EXERCISE SET:
1. In the article about Malcolm Pryce's Aberystwyth novels, which languages will his books be translated into?
2. Carry on the article about Malcolm Pryce's Aberystwyth novels, starting after its last sentence.

DOCUMENT EXTRACT:

Malcolm Pryce's Monty Python-style take on life in the town will be translated into Russian, German and Dutch.

Pryce lives in Thailand but his private eye hero Louie Knight is firmly rooted in the town where his creator grew up.

Pryce, whose books include Aberystwyth Mon Amour said: "It's nice, but I won't be buying a chateau on the back of it."

My mail box may melt with marriage proposals from girls on tractors from the vast Soviet hinterlands
Malcolm Pryce

The other two novels in the series so far include Last Tango in Aberystwyth and The Unbearable Lightness of Being in Aberystwyth.

It is not clear if Aberystwyth will survive in the titles when it undergoes translation to unfamiliar tongues.

But the move into the international literary arena is not getting Pryce too excited at the moment.

Pryce's latest novel (picture: Bloomsbury)
Pryce's third Louie Knight novel was launched in April last year

He confessed that he "didn't go overboard about it because, truthfully, I suspect we are talking about a pretty niche reader base here".

Pryce, who speaks German and Thai, is surprised the humour in the books appealed to foreign readers.

Although potentially quite popular with overseas readers, Pryce said he had only ever heard from one foreign fan, from Denmark.

'Absurdity with tenderness'

But he joked that when his books were translated later this year "my mail box may melt with marriage proposals from girls on tractors from the vast Soviet hinterlands".

RECORD SET:
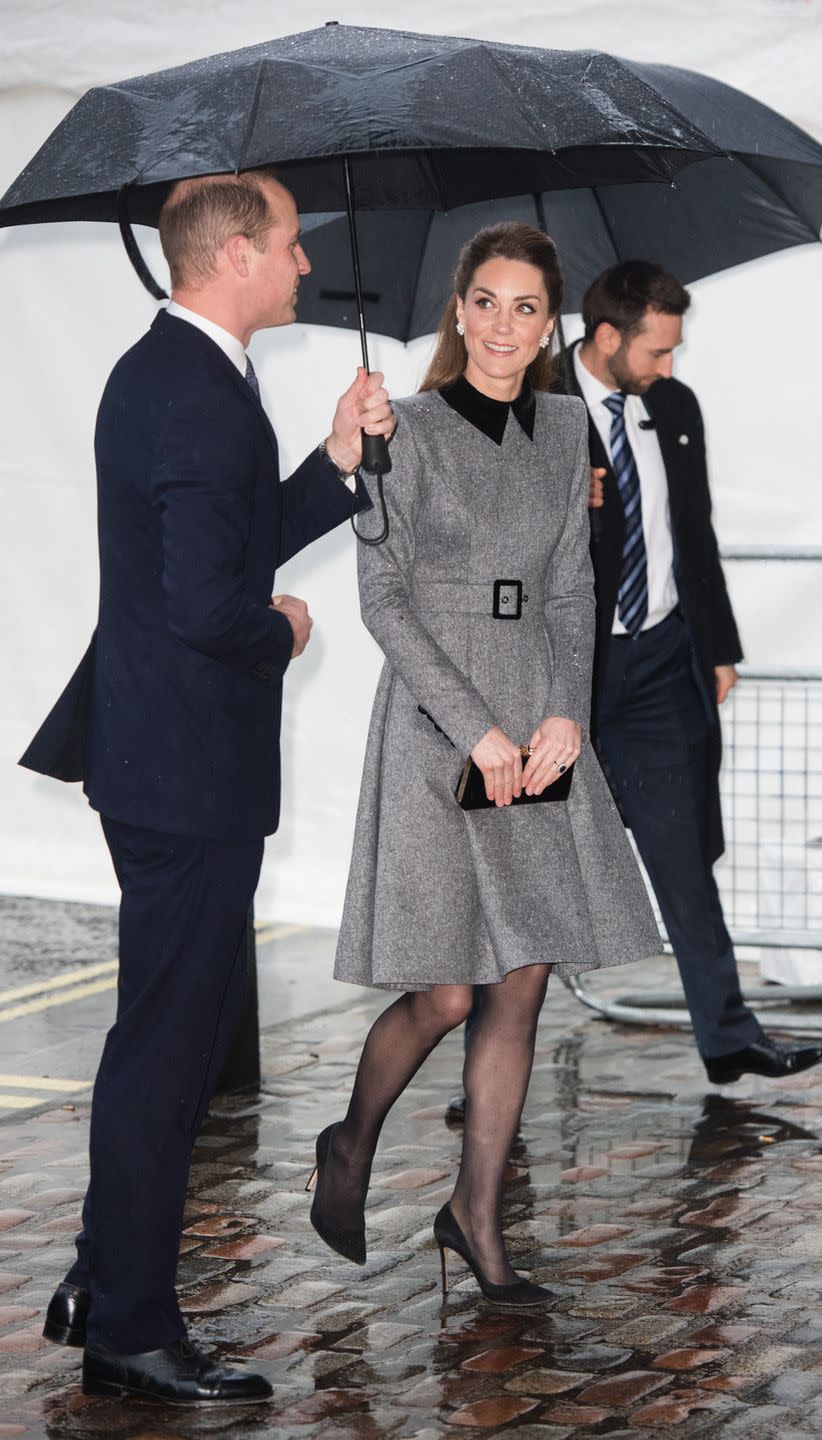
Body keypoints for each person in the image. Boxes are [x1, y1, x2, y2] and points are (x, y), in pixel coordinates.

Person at [19, 168, 394, 1405]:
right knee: (167, 1056)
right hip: (183, 769)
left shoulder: (185, 377)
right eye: (289, 246)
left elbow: (224, 540)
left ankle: (97, 1274)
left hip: (165, 761)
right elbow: (205, 603)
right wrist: (281, 634)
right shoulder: (190, 392)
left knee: (160, 1040)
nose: (303, 264)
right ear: (234, 253)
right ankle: (130, 1323)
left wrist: (336, 462)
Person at [307, 223, 661, 1307]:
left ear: (548, 325)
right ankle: (351, 1138)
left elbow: (571, 588)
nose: (506, 325)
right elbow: (382, 601)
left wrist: (567, 713)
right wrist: (478, 728)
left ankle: (476, 1217)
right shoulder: (394, 429)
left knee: (524, 981)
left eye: (526, 308)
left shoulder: (565, 430)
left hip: (537, 718)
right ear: (458, 311)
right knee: (450, 992)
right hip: (433, 724)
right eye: (488, 301)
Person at [571, 261, 822, 1085]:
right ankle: (485, 1071)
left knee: (684, 855)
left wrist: (718, 647)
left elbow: (696, 532)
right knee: (533, 875)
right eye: (657, 351)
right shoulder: (536, 412)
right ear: (608, 338)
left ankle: (727, 1034)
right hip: (564, 677)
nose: (669, 368)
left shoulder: (673, 407)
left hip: (657, 665)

SOLVED PROBLEMS:
1. Russian, German and Dutch.

2.
Loosely-based on Raymond Chandler's private eye Philip Marlowe, Pryce's novels feature hardboiled, trilby-wearing gumshoe Knight, who deals with some quite bizarre and humorous situations.

"I've always thought the humour would probably be too local," he said.

"I'm surprised that there are people who seem confident enough that the humour will travel that they go ahead with such projects."

The author has joined the ranks of writers who have colonised a town and made it their own, but that is where the similarities end.

Detective Knight is unlike Colin Dexter's sombre Inspector Morse from Oxford and Ian Rankin's fiery Inspector Rebus of Edinburgh.

But the critics seem to like his work. One said he combined "Monty Python absurdity with tenderness for the twisted world of noir."

Pryce's next novel, Don't Cry For Me Aberystwyth, is published next year.